そのため、パブリックLLMを使用する際は、企業データや個人を特定できる情報を安易に使用しない方が賢明だ。LLMのトレーニングやテストを実施する場合、使用するデータが企業のデータポリシーに準拠しているか、データプライバシー規制に違反する可能性がないか確認する必要がある。
LLMを意思決定システムに使用する場合、開発者は「説明可能性」について考慮する必要がある。独自のLLMはブラックボックスのようなもので、推論エンジンがどのような経緯で回答を導き出すのか、読み解くのが難しいからだ。
LLMの回答精度は、トレーニングデータの質に依存する。トレーニングに使用されるデータセットが完全性や一貫性に欠けている場合、バイアス(偏り)や、LLMが不正確な回答を出力する幻覚(ハルシネーション)といった問題が起こる可能性がある。このような問題を防ぐためには、ハイパーパラメーター(機械学習モデルのトレーニングに使う変数)や回答のニュアンスを調整する必要がある。
パブリックLLMは膨大なパブリックデータに基づいて訓練されるが、企業の独自データにアクセスすることはできない。公開データに基づく推論エンジンは、業界特有のニュアンスや、ビジネスプロセスに関する情報を見逃す可能性がある。
これら3つの懸念から、パブリックLLMの使用を禁止または制限している企業は少なくない。
SAPの最高技術責任者(CTO)ユルゲン・ミュラー氏は、LLMの有用性を認める一方で、その制約がビジネスへの適用を難しくしていると指摘する。「特に、最新情報や企業固有データへのアクセスが欠如している傾向にあり、現場への導入については慎重に検討する必要がある」(ミュラー氏)

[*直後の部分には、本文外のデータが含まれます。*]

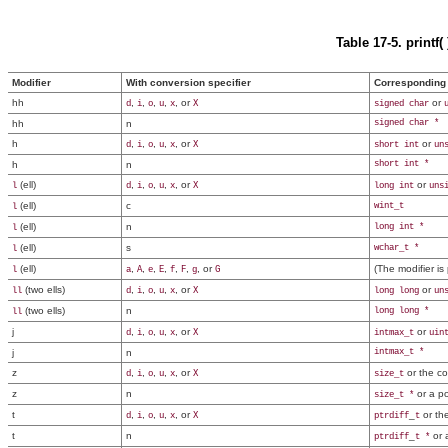
Table 17-5. printf
Modifier
With conversion specifier
Corresponding 
hh
,
,
,
,
, or
or
d
i
o
u
x
X
signed char
hh
n
signed char *
h
,
,
,
,
, or
or
d
i
o
u
x
X
short int
un
h
n
short int *
(ell)
,
,
,
,
, or
or
l
d
i
o
u
x
X
long int
uns
(ell)
c
wint_t
l
(ell)
n
long int *
l
(ell)
s
wchar_t *
l
(ell)
,
,
,
,
,
,
, or
(The modifier is
l
a
A
e
E
f
F
g
G
(two ells)
,
,
,
,
, or
or
ll
d
i
o
u
x
X
long long
un
(two ells)
n
long long *
ll
j
,
,
,
,
, or
or
d
i
o
u
x
X
intmax_t
uin
j
n
intmax_t *
z
,
,
,
,
, or
or the co
d
i
o
u
x
X
size_t
z
n
or a po
size_t *
t
,
,
,
,
, or
_
or th
d
i
o
u
x
X
ptrdiff
t
t
n
_
or 
ptrdiff
t *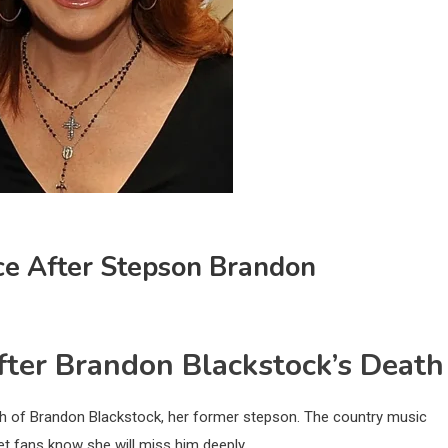
ce After Stepson Brandon
ter Brandon Blackstock’s Death
ath of Brandon Blackstock, her former stepson. The country music
et fans know she will miss him deeply.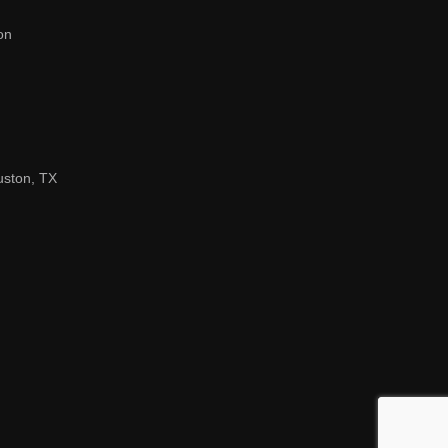
on
uston, TX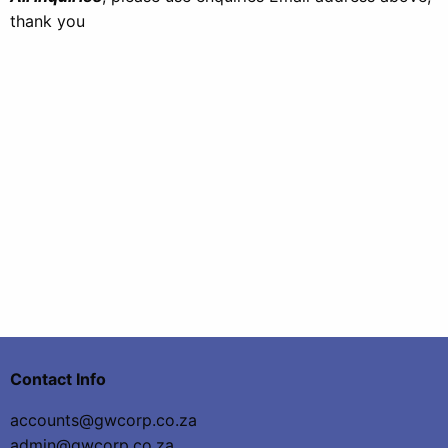
thank you
Contact Info
accounts@gwcorp.co.za
admin@gwcorp.co.za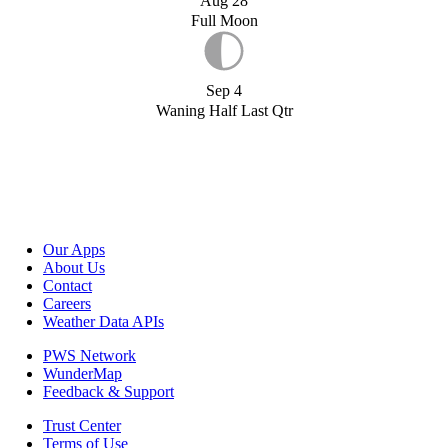
Aug 28
Full Moon
Sep 4
Waning Half Last Qtr
Our Apps
About Us
Contact
Careers
Weather Data APIs
PWS Network
WunderMap
Feedback & Support
Trust Center
Terms of Use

健全なLLM活用には、データ漏えい対策や、データの一貫性および完全性の確保が必要だ。このような事情を踏まえて、企業はプライベートLLMに関心を寄せることがある。パブリックLLMと企業独自のデータを組み合わせ、回答精度の向上や安全なLLM利用につなげることができる。

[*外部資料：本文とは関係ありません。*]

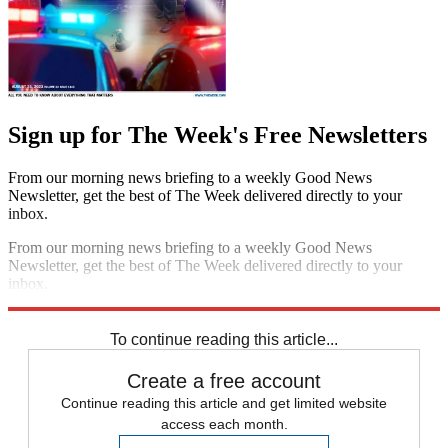
Sign up for The Week's Free Newsletters
From our morning news briefing to a weekly Good News
Newsletter, get the best of The Week delivered directly to your
inbox.
From our morning news briefing to a weekly Good News
Newsletter, get the best of The Week delivered directly to your
inbox.
Sign up
To continue reading this article...
Create a free account
Continue reading this article and get limited website
access each month.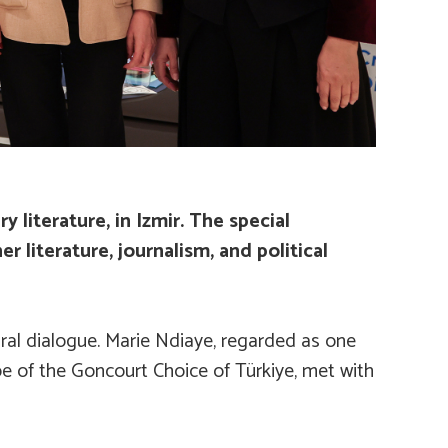
literature, in Izmir. The special
r literature, journalism, and political
ural dialogue. Marie Ndiaye, regarded as one
pe of the
Goncourt Choice of Türkiye
, met with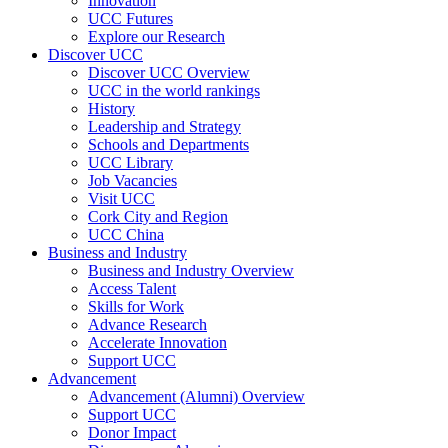
Innovation
UCC Futures
Explore our Research
Discover UCC
Discover UCC Overview
UCC in the world rankings
History
Leadership and Strategy
Schools and Departments
UCC Library
Job Vacancies
Visit UCC
Cork City and Region
UCC China
Business and Industry
Business and Industry Overview
Access Talent
Skills for Work
Advance Research
Accelerate Innovation
Support UCC
Advancement
Advancement (Alumni) Overview
Support UCC
Donor Impact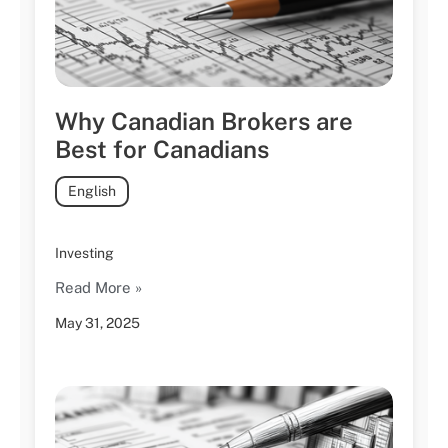
Why Canadian Brokers are
Best for Canadians
English
Investing
Read More »
May 31, 2025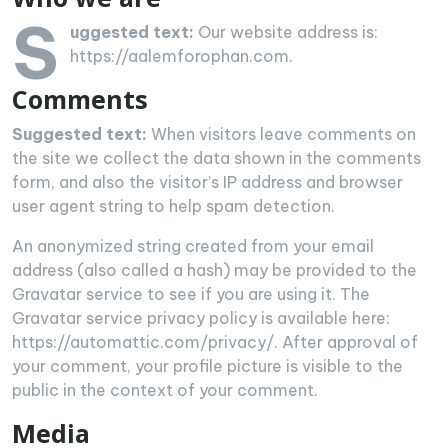
S
uggested text:
Our website address is:
https://aalemforophan.com.
Comments
Suggested text:
When visitors leave comments on
the site we collect the data shown in the comments
form, and also the visitor’s IP address and browser
user agent string to help spam detection.
An anonymized string created from your email
address (also called a hash) may be provided to the
Gravatar service to see if you are using it. The
Gravatar service privacy policy is available here:
https://automattic.com/privacy/. After approval of
your comment, your profile picture is visible to the
public in the context of your comment.
Media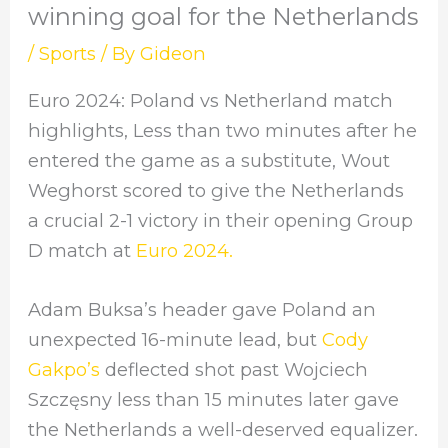
winning goal for the Netherlands
/
Sports
/ By
Gideon
Euro 2024: Poland vs Netherland match
highlights, Less than two minutes after he
entered the game as a substitute, Wout
Weghorst scored to give the Netherlands
a crucial 2-1 victory in their opening Group
D match at
Euro 2024.
Adam Buksa’s header gave Poland an
unexpected 16-minute lead, but
Cody
Gakpo’s
deflected shot past Wojciech
Szczęsny less than 15 minutes later gave
the Netherlands a well-deserved equalizer.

コンサルティング企業PricewaterhouseCoopers(PwC)は、プライベートLLMを構築した企業の一つだ。同社が開発した税務AIアシスタントツールは、判例や法律などの情報を基にトレーニングされている。同社独自の知的財産データと、各情報源を参照する。
税制の変更を反映するために、データは定期的に更新される。PwCは、「開発したLLMは一般的なパブリックLLMと比べて、税務領域における回答精度が大幅に優れている」と説明する。このLLMは参照元データの情報も提供するため、税務における透明性や正確性を確保できる。